В известных придворных кругах я мог быть более или менее приемлем, только считаясь немцем. Значит, я оставлял такое bona fide [163] существовавшее допущение неприкосновенным. Я принципиально не возражал против него. За исключением нескольких особых случаев. Скажем, с князем Евгением Андреевичем Юсуповым. Из какого-то, как бы сказать, спортивного тщеславия. Ибо про него было известно, что он татарин. А кроме того, я слышал, как люди шептались, что в его родословном древе значительное место занимал один эстонец-брадобрей, даже будто бы родом из Пярну… Сам князь Юсупов, конечно, фигура незначительная, и все же могу сказать: я поступил правильно. Потому что теперь он уже долгие годы относится ко мне с приятельской симпатией. Но вообще-то в высшем обществе я свое эстонство никогда не выпячивал. А началось все с того случая, когда я допустил, чтобы князь Горчаков как само собой разумеющееся счел меня немцем, прибалтийским немцем, сыном бедных бюргеров, но a priori [164] немцем. И я не стал его разуверять. С этим мнением я дал ему уйти в могилу. Потому что он просто не понял бы, как я могу быть эстонцем, это было бы слишком непонятно, слишком беспрецедентно.
163
Добросовестно (лат.).
164
Заранее, наперед (лат.).
Но своим беспокойным студентам — революционно настроенным русским мальчикам, воинственным народникам, таким, в которых сквозь табачную и казарменную вонь, пропитавшую их поношенные шинели, чувствовалось, что они ощущали свою страну (как это было в конце концов высказано в каких-то, кажется, большевистских листовках), ощущали свою страну как тюрьму народов, — этим русским мальчикам и полякам, евреям, латышам, кавказцам я не раз выкладывал свое эстонское происхождение косвенно или даже напрямик. Не ради пошлой, недопустимой для профессора солидарности с ними. И не для того, чтобы дешево заслужить их симпатию. Так я, во всяком случае, надеюсь. А просто для того, чтобы расширить возможности взаимопонимания. Кати, скажи, ты меня понимаешь? И веришь мне? Или ты все же считаешь, что мое откровенничание со студентами (намеки на то, что мой брат Хенрих — сапожник, и ссылки на профессии мельников, корчмарей, кузнецов в моем роду и на его крестьянские корни), — Кати, во имя нашей полной откровенности: неужели ты все-таки считаешь, что на самом-то деле за всем этим — на фоне студенческих беспорядков девяностых годов и смятения чувств пятого года — кроется всего-навсего стремление добиться дешевой популярности?

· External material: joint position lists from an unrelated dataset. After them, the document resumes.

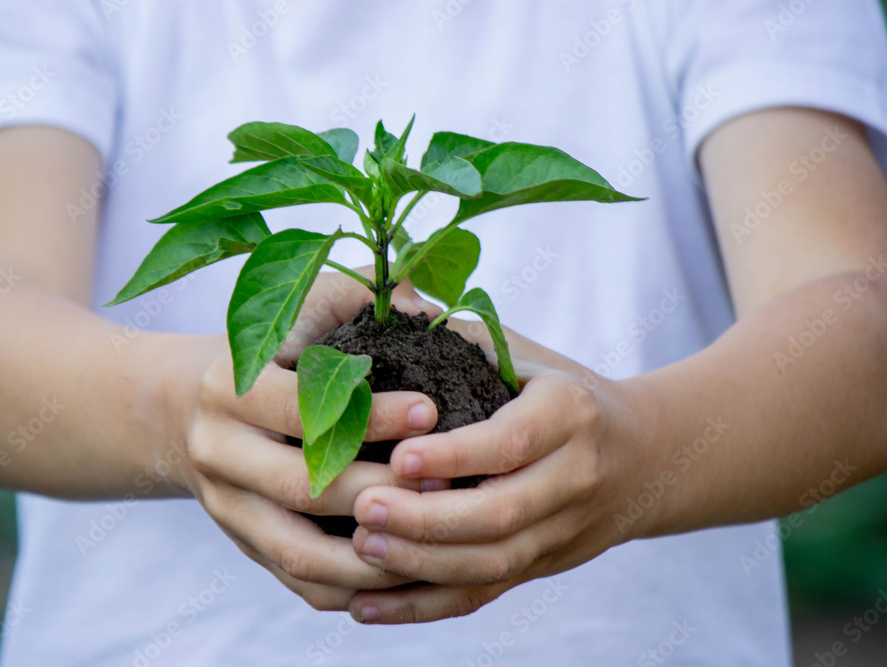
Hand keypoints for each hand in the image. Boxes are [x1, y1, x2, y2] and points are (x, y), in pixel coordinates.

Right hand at [175, 272, 441, 611]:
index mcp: (227, 387)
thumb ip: (354, 294)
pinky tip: (408, 574)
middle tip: (447, 483)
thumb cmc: (265, 351)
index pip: (303, 408)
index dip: (372, 415)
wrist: (182, 409)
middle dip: (382, 490)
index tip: (431, 410)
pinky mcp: (243, 545)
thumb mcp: (297, 306)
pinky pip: (302, 583)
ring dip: (375, 557)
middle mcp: (217, 451)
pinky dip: (357, 588)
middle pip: (303, 488)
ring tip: (437, 540)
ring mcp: (226, 508)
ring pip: (302, 553)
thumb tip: (427, 304)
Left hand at [346, 326, 660, 623]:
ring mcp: (563, 530)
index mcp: (571, 413)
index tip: (399, 457)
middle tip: (363, 509)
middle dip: (428, 521)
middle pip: (502, 515)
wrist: (645, 455)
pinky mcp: (543, 566)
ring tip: (360, 549)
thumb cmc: (560, 391)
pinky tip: (367, 606)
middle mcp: (575, 477)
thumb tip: (383, 316)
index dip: (456, 456)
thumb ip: (465, 342)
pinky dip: (424, 606)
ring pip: (493, 564)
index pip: (512, 442)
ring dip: (422, 565)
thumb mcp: (528, 355)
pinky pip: (484, 594)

Я не знаю, не знаю. Верши же надо мной суд. Ибо знаю одно: и твое осуждение — для меня защита.
Пухх-пухх — пухх-пухх — пухх-пухх…
Кати, послушай, это вовсе не наш узкоколейный поезд, который сейчас выезжает с последней станции в Валга. Нет. Это пароход.
Это американский военный корабль, на котором мы приехали из Нью-Йорка в Портсмут и который сейчас, давая задний ход, начинает пришвартовываться. И я знаю, почему мне это вдруг вспоминается: потому что я хочу сделать еще одно признание.